7.   De vier vioolconcerto's Le Quattro Stagioni (De Vier Jaargetijden) zijn wel Vivaldi's bekendste (viool)concerto's. In totaal schreef hij ruim 500 concerto's, waarvan bijna de helft voor de viool als soloinstrument.
De cyclus van vier concerto's Le Quattro Stagioni werd in 1725 voor het eerst gepubliceerd als onderdeel van twaalf concerto's, getiteld Il Cimento dell'armonia e dell'inventione (De Krachtmeting van Harmonie en Inventie). De eerste vier concerto's – alle driedelig – werden vernoemd naar een seizoen, wat ze tot één van de eerste werken uit de programmamuziek maakt. In de partituur staan op diverse plekken aanduidingen die deze programmatische opzet verduidelijken, zoals het rustig zitten bij het haardvuur, de regen, het voorzichtig lopen over ijs en toch uitglijden, etc. – U hoort vanmiddag de laatste twee delen uit het 4e concerto, "de Winter".

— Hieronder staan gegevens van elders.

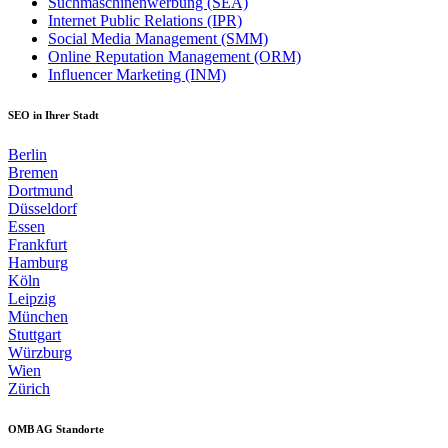
Suchmaschinenwerbung (SEA)
Internet Public Relations (IPR)
Social Media Management (SMM)
Online Reputation Management (ORM)
Influencer Marketing (INM)
SEO in Ihrer Stadt
Berlin
Bremen
Dortmund
Düsseldorf
Essen
Frankfurt
Hamburg
Köln
Leipzig
München
Stuttgart
Würzburg
Wien
Zürich
OMB AG Standorte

Marieke de Bruijn en haar viool

Marieke de Bruijn, geboren in Apeldoorn in 1967, begon op tienjarige leeftijd met vioolspelen. Zij studeerde aan het Sweelinck-conservatorium in Amsterdam en behaalde in 1995 cum laude haar diploma.
Zij werkt als freelance musicus in het Koninklijk Concertgebouworkest en vele kamermuziekensembles, waaronder het Schönbergensemble. Haar eigen klassieke strijkkwartet heet "Het Vondelkwartet".
Haar brede muzikale belangstelling bracht haar ook bij tango, jazz- en zigeuner-muziek – en bij nog weer andere genres, zoals het kindermuziektheater.

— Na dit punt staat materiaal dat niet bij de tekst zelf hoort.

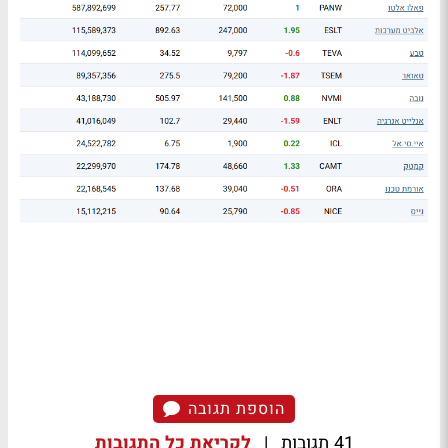
הוספת תגובה
41 תגובות
|
לקריאת כל התגובות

Zij speelt op een viool van Max Möller uit 1914. Het is een kopie van een Italiaanse Guarnerius. In 1913 vestigde Max Möller zich als zelfstandig vioolbouwer in Amsterdam, en maakte aanvankelijk violen naar een model van Guarnerius of Stradivarius. Deze viool is dus één van zijn eerste violen in zijn eigen atelier en heeft een typische Italiaanse klank. Later ontwikkelde hij violen en altviolen met een eigen karakter en uitstraling, vooral herkenbaar aan de lak. Na hem zijn er nog twee generaties Möller vioolbouwers geweest.

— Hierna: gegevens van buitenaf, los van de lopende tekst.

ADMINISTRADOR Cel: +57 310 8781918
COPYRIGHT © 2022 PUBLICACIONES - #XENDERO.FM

DISPOSITIE van het Bätz-orgel

Pieterskerk, Breukelen

HOOFDWERK, manuaal 1, C-f''' ONDERPOSITIEF, manuaal 2, C-f'''
Bourdon 16' (C-h hout) Holfluit 8' (C-A hout)
Prestant 8' Viola da Gamba 8' (C-H in Holfluit)
Holpyp 8' (C-H hout) Roerfluit 4' (vanaf e' conisch)
Quintadeen 8' Bas (C-h)
Octaaf 4' PEDAAL, C-d', aangehangen
(Ged.) Fluit 4' Bas/Disc.*
(Prest.) Quint 3' Bas/Disc.*     Tremulant (hele werk, inliggend)
Octaaf 2' Bas/Disc.*     Manuaalkoppeling
Mixtuur 2' 4-8st. Bas/Disc.     Ventiel (in balgenhuis)
Cornet 8' 5st. Discant (c'-f''')
Sexquialter 4' 4st. Discant (c'-f''')
Trompet 8' Bas/Disc.     *deling tussen c' en cis'

Het orgel is in 1787 gebouwd door Gideon Thomas Bätz. In 1867 breidde C.G.F. Witte – de voortzetter van de firma Bätz – het orgel uit met een 2e manuaal, met "eenige zachte geluiden, geschikt voor prae- en interludia". Tevens verhoogde hij de toonhoogte met een halve toon naar de toenmalige normaaltoon (435 Hz).
Het orgel heeft 1200 pijpen (1050 + 150).
    Aanvulling: 2012.





Jan Pieter Karman heeft orgel en kerkmuziek gestudeerd in Arnhem en haalde het diploma uitvoerend musicus in Amsterdam bij Hans van Nieuwkoop. Hij werd finalist op zowel interpretatie- als improvisatieconcoursen (o.a. Haarlem 1996).

Als organist is hij verbonden aan de Pauluskerk en de eveneens Breukelse Pieterskerk, waar hij het fraaie Bätz/Witte-orgel uit 1787/1867 bespeelt.